Cambiando de tercio, en el ‘Informe sobre la Ciencia’ Ikerbasque dibuja una imagen de Euskadi como un territorio sumamente atractivo para el desarrollo de la I+D. ¿Qué distingue a la Red Vasca de Ciencia y Tecnología de dos pesos pesados como Madrid o Barcelona?
—Tanto Madrid como Barcelona tienen una gran tradición investigadora gracias a la presencia de centros del CSIC, además de haber desarrollado sus propias redes de I+D, que tienen una producción muy importante. Somos diferentes, por demografía, por capacidad económica y por la historia anterior. Euskadi, hasta el autogobierno, tenía un bajísimo porcentaje del PIB destinado a I+D. Pero en estos años nos hemos colocado a la cabeza. Según los últimos datos publicados por el INE, Euskadi es la comunidad autónoma del Estado que más invierte en actividades de I+D con una inversión del 2,3% del PIB hasta alcanzar el máximo histórico de una inversión de casi 1.800 millones de euros en 2022. Además, el lehendakari ha dicho recientemente que para 2030 esperan para alcanzar una inversión del 3% del PIB, lo cual refleja que vamos en la buena dirección. Pero es que, además, tenemos una gran capacidad de atraer fondos competitivos, lo cual habla de la calidad de los proyectos que presentamos cuando vamos a convocatorias europeas, en las que tú compites con Berlín, con París, con Roma, con Oxford o con quien sea. Es muy difícil entrar en esa liga y llevarse el gato al agua, pero Euskadi es la comunidad que más fondos europeos consigue por habitante para investigación: 240 millones de euros entre 2021 y 2022 y 1.648 los últimos 20 años.
Es decir, que invertir en ciencia es rentable.
—Nuestra capacidad de captar fondos en convocatorias competitivas hace que este esfuerzo sea sostenible económicamente. Yo no diré nunca que la I+D básica es un negocio, porque no lo es, pero si somos capaces de equilibrar la inversión que hacemos con los retornos que obtenemos, el balance es francamente positivo incluso en los ámbitos de investigación básica.
Otro de los puntos fuertes de la ciencia vasca es que no pone todos los huevos en la misma cesta. ¿Pero en qué comenzamos a ser referentes pese a ser un país tan pequeño?
—Pues en física en su sentido más amplio, desde física de partículas hasta astrofísica y física del estado sólido. Tenemos a dos Premios Nobel trabajando en esos ámbitos. La UPV/EHU está entre las 150 mejores universidades del mundo en química e ingeniería química del Ranking de Shanghai, que tampoco hay que sacralizarlo, pero es un referente. También en ciencias de materiales, en biociencias, en biología… Y luego hay áreas concretas, como la psicolingüística, en los que somos nicho porque Euskadi es un laboratorio natural. El BCBL de Donostia, que analiza con tecnología punta los mecanismos del lenguaje y del multilingüismo, es hoy en día todo un referente a nivel internacional.
En este contexto es inevitable desviar la mirada de las grandes cifras, que hablan de la buena salud de la ciencia vasca, para ponerla en las condiciones laborales de las y los jóvenes investigadores a los que no les llegan todos esos laureles. Al contrario, diría yo, saben muy bien lo que es la precariedad.
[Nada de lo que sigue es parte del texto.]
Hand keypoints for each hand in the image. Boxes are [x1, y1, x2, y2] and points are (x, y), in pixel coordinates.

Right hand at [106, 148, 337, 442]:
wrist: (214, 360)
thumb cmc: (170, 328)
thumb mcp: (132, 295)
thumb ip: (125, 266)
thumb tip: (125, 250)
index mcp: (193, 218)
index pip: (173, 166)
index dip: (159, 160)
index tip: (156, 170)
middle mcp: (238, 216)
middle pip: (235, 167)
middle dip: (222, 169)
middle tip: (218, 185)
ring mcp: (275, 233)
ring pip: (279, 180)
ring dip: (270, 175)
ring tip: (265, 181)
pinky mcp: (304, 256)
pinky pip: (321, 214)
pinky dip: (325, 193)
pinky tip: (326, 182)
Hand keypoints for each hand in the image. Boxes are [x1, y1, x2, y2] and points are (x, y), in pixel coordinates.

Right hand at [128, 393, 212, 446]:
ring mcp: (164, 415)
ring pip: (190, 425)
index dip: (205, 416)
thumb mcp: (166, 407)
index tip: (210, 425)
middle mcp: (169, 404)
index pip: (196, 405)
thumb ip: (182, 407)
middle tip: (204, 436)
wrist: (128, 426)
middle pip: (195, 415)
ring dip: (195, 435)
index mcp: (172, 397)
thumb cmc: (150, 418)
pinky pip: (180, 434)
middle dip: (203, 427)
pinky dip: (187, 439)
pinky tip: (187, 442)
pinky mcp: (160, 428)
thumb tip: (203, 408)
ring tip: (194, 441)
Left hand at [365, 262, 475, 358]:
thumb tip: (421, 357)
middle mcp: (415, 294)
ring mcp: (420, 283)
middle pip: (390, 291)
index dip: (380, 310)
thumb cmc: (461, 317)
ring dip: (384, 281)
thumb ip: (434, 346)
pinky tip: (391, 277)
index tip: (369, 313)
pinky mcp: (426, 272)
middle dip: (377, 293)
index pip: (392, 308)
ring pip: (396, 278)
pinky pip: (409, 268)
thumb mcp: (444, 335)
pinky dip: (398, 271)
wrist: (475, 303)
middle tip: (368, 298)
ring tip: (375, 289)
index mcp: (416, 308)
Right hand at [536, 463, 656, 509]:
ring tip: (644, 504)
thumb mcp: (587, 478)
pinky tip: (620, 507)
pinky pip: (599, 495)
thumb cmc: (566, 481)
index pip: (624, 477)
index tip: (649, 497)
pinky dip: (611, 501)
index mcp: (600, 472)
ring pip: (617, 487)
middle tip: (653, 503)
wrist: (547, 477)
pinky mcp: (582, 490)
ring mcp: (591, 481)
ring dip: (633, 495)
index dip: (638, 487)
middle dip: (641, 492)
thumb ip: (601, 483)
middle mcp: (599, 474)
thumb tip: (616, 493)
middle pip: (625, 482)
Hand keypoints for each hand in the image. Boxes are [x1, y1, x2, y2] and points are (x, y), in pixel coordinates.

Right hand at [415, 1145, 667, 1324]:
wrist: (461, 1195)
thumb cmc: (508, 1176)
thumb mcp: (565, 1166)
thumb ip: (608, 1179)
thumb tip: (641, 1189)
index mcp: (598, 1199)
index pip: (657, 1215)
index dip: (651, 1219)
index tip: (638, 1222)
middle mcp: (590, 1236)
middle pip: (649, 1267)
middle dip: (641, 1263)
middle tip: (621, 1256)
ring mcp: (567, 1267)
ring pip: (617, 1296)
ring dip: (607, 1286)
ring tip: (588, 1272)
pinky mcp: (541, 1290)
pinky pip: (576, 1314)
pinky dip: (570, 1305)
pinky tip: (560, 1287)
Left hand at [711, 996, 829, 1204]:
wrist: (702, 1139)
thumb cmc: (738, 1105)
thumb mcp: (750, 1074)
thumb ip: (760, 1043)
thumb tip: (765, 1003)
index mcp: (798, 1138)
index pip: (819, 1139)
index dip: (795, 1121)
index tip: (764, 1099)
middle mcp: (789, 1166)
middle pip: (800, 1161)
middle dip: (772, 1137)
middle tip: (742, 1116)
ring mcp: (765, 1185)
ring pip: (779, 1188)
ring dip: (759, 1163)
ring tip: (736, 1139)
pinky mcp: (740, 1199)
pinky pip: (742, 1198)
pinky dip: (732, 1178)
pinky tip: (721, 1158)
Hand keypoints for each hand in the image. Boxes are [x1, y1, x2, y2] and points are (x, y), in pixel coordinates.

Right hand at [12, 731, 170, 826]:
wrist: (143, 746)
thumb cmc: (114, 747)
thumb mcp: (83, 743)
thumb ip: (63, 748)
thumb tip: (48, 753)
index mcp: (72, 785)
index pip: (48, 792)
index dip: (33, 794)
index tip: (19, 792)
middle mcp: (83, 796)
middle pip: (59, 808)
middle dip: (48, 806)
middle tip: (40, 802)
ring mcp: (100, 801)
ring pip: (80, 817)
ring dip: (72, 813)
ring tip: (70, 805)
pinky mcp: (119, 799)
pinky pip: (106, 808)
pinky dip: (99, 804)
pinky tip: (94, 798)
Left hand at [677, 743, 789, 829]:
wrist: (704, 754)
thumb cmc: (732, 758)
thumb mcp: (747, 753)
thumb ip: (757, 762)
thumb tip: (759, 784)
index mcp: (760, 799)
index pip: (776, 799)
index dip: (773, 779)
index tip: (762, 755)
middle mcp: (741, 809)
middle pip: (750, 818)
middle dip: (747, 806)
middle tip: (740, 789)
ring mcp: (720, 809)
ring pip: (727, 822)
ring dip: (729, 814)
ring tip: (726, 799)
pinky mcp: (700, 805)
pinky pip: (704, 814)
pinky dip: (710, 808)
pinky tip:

—Yo no puedo, ni voy a hablar de otras instituciones. En Ikerbasque, que es ámbito de mi responsabilidad, sí les intentamos ofrecer condiciones dignas y asistirles en sus necesidades, como facilitar movimientos familiares, etc. Siempre procuramos tener un equilibrio entre las tres de las tres ‘r’: reclutar talento, retener a los que ya tenemos aquí, cuidarlos bien, y repatriar a gente que se ha formado aquí, ha salido fuera y tiene un montón de contactos. Realmente, nuestro resultado está siendo bastante bueno y me atrevería a decir que aquí también no tenemos nada que envidiar a otros entornos científicos.